- Your task -
Every entry below must be repeated exactly; skip the pictures.

[Source data]

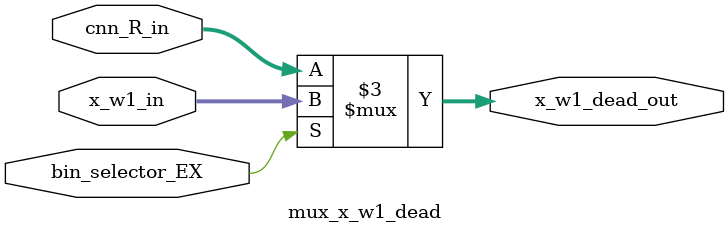
<source format=v>




`timescale 1ns/1ps

// module mux_x_w1_dead : mux_x_w1_dead
module mux_x_w1_dead
  ( input                    bin_selector_EX,
    input      signed [31:0] cnn_R_in, // w32
    input      signed [31:0] x_w1_in, // w32
    output reg signed [31:0] x_w1_dead_out // w32
  );


  // synopsys dc_tcl_script_begin
  // set_ungroup [current_design]
  // synopsys dc_tcl_script_end
  always @ (*)

  begin : p_mux_x_w1_dead

    x_w1_dead_out = 32'sh0;

    case (bin_selector_EX)
      1'b0 : // (x_w1_dead_copy0_cnn_w1_EX)
      begin
        // [cnn.n:35]
        x_w1_dead_out = cnn_R_in;
      end
      default : // (x_w1_dead_copy0_x_w1_EX)
      begin
        // [regX.n:98]
        x_w1_dead_out = x_w1_in;
      end
    endcase

  end

endmodule

</source>
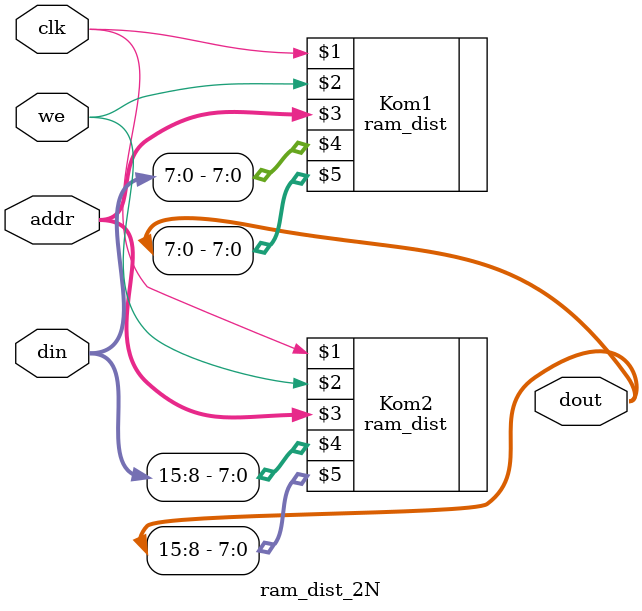
<source format=v>
`timescale 1ns / 1ps


module ram_dist_2N(
input clk,
   input we, // write ebable
   input [aawidth-1 : 0] addr,// address
   input [ddwidth-1 : 0] din, // input data
   output [ddwidth-1 : 0] dout // output data
  );
  parameter aawidth = 6; // address bus bit width
  parameter ddwidth = 16; // data bus bit width

  ram_dist Kom1 (clk,we,addr,din[(ddwidth/2-1):0],dout[(ddwidth/2-1):0]);
  ram_dist Kom2 (clk,we,addr,din[ddwidth-1:(ddwidth/2)],dout[ddwidth-1:(ddwidth/2)]);


endmodule

</source>
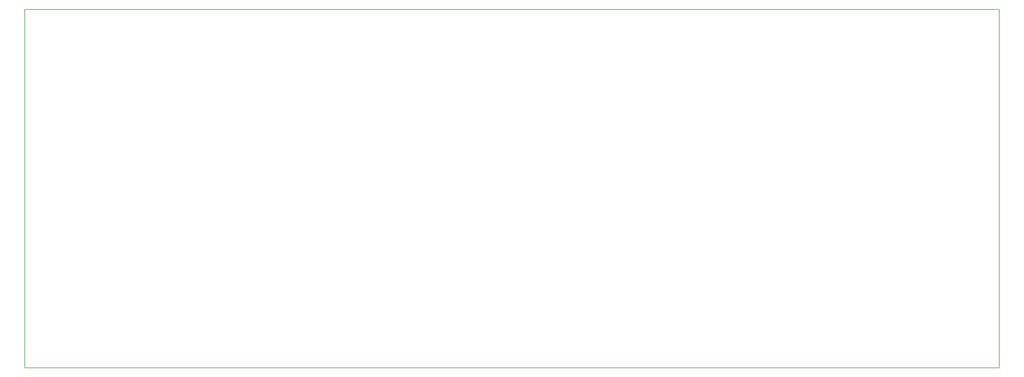
<source format=gbr>
G04 #@! TF.GenerationSoftware,KiCad,Pcbnew,(5.0.2)-1*
G04 #@! TF.CreationDate,2019-05-10T13:06:01+02:00*
G04 #@! TF.ProjectId,moc_main,6d6f635f-6d61-4696-9e2e-6b696361645f,rev?*
G04 #@! TF.SameCoordinates,Original*
G04 #@! TF.FileFunction,Profile,NP*
%FSLAX46Y46*%
G04 Gerber Fmt 4.6, Leading zero omitted, Abs format (unit mm)*
G04 Created by KiCad (PCBNEW (5.0.2)-1) date 10.05.2019 13:06:01*
%MOMM*%
%LPD*%
G01*
G04 APERTURE LIST*
%ADD10C,0.200000*%
G04 APERTURE END LIST*
D10*
X14732000Y-123952000D02*
X14732000Y-68072000D01*
X311277000Y-123952000D02*
X14732000Y-123952000D01*
X311277000Y-14732000D02*
X311277000Y-123952000D01*
X14732000Y-14732000D02*
X311277000Y-14732000D01*
X14732000Y-68072000D02*
X14732000Y-14732000D01*
M02*

</source>
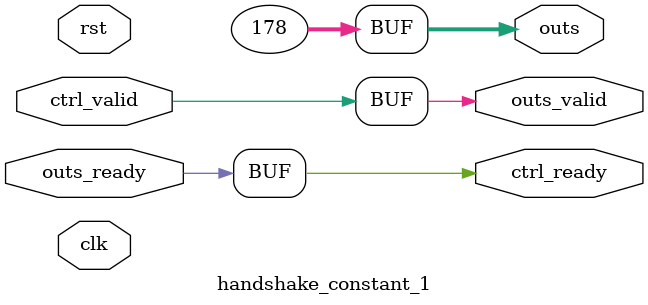
<source format=v>
`timescale 1ns / 1ps
module handshake_constant_1 #(
  parameter DATA_WIDTH = 32  // Default set to 32 bits
) (
  input                       clk,
  input                       rst,
  // Input Channel
  input                       ctrl_valid,
  output                      ctrl_ready,
  // Output Channel
  output [DATA_WIDTH - 1 : 0] outs,
  output                      outs_valid,
  input                       outs_ready
);
  assign outs       = 8'b10110010;
  assign outs_valid = ctrl_valid;
  assign ctrl_ready = outs_ready;

endmodule

</source>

- Task answer -
<source format=v>




`timescale 1ns/1ps

// module mux_x_w1_dead : mux_x_w1_dead
module mux_x_w1_dead
  ( input                    bin_selector_EX,
    input      signed [31:0] cnn_R_in, // w32
    input      signed [31:0] x_w1_in, // w32
    output reg signed [31:0] x_w1_dead_out // w32
  );


  // synopsys dc_tcl_script_begin
  // set_ungroup [current_design]
  // synopsys dc_tcl_script_end
  always @ (*)

  begin : p_mux_x_w1_dead

    x_w1_dead_out = 32'sh0;

    case (bin_selector_EX)
      1'b0 : // (x_w1_dead_copy0_cnn_w1_EX)
      begin
        // [cnn.n:35]
        x_w1_dead_out = cnn_R_in;
      end
      default : // (x_w1_dead_copy0_x_w1_EX)
      begin
        // [regX.n:98]
        x_w1_dead_out = x_w1_in;
      end
    endcase

  end

endmodule

</source>
<source format=v>
`timescale 1ns / 1ps


module ram_dist_2N(
input clk,
   input we, // write ebable
   input [aawidth-1 : 0] addr,// address
   input [ddwidth-1 : 0] din, // input data
   output [ddwidth-1 : 0] dout // output data
  );
  parameter aawidth = 6; // address bus bit width
  parameter ddwidth = 16; // data bus bit width

  ram_dist Kom1 (clk,we,addr,din[(ddwidth/2-1):0],dout[(ddwidth/2-1):0]);
  ram_dist Kom2 (clk,we,addr,din[ddwidth-1:(ddwidth/2)],dout[ddwidth-1:(ddwidth/2)]);


endmodule

</source>
<source format=gbr>
G04 #@! TF.GenerationSoftware,KiCad,Pcbnew,(5.0.2)-1*
G04 #@! TF.CreationDate,2019-05-10T13:06:01+02:00*
G04 #@! TF.ProjectId,moc_main,6d6f635f-6d61-4696-9e2e-6b696361645f,rev?*
G04 #@! TF.SameCoordinates,Original*
G04 #@! TF.FileFunction,Profile,NP*
%FSLAX46Y46*%
G04 Gerber Fmt 4.6, Leading zero omitted, Abs format (unit mm)*
G04 Created by KiCad (PCBNEW (5.0.2)-1) date 10.05.2019 13:06:01*
%MOMM*%
%LPD*%
G01*
G04 APERTURE LIST*
%ADD10C,0.200000*%
G04 APERTURE END LIST*
D10*
X14732000Y-123952000D02*
X14732000Y-68072000D01*
X311277000Y-123952000D02*
X14732000Y-123952000D01*
X311277000Y-14732000D02*
X311277000Y-123952000D01*
X14732000Y-14732000D02*
X311277000Y-14732000D01*
X14732000Y-68072000D02*
X14732000Y-14732000D01*
M02*

</source>
<source format=v>
`timescale 1ns / 1ps
module handshake_constant_1 #(
  parameter DATA_WIDTH = 32  // Default set to 32 bits
) (
  input                       clk,
  input                       rst,
  // Input Channel
  input                       ctrl_valid,
  output                      ctrl_ready,
  // Output Channel
  output [DATA_WIDTH - 1 : 0] outs,
  output                      outs_valid,
  input                       outs_ready
);
  assign outs       = 8'b10110010;
  assign outs_valid = ctrl_valid;
  assign ctrl_ready = outs_ready;

endmodule

</source>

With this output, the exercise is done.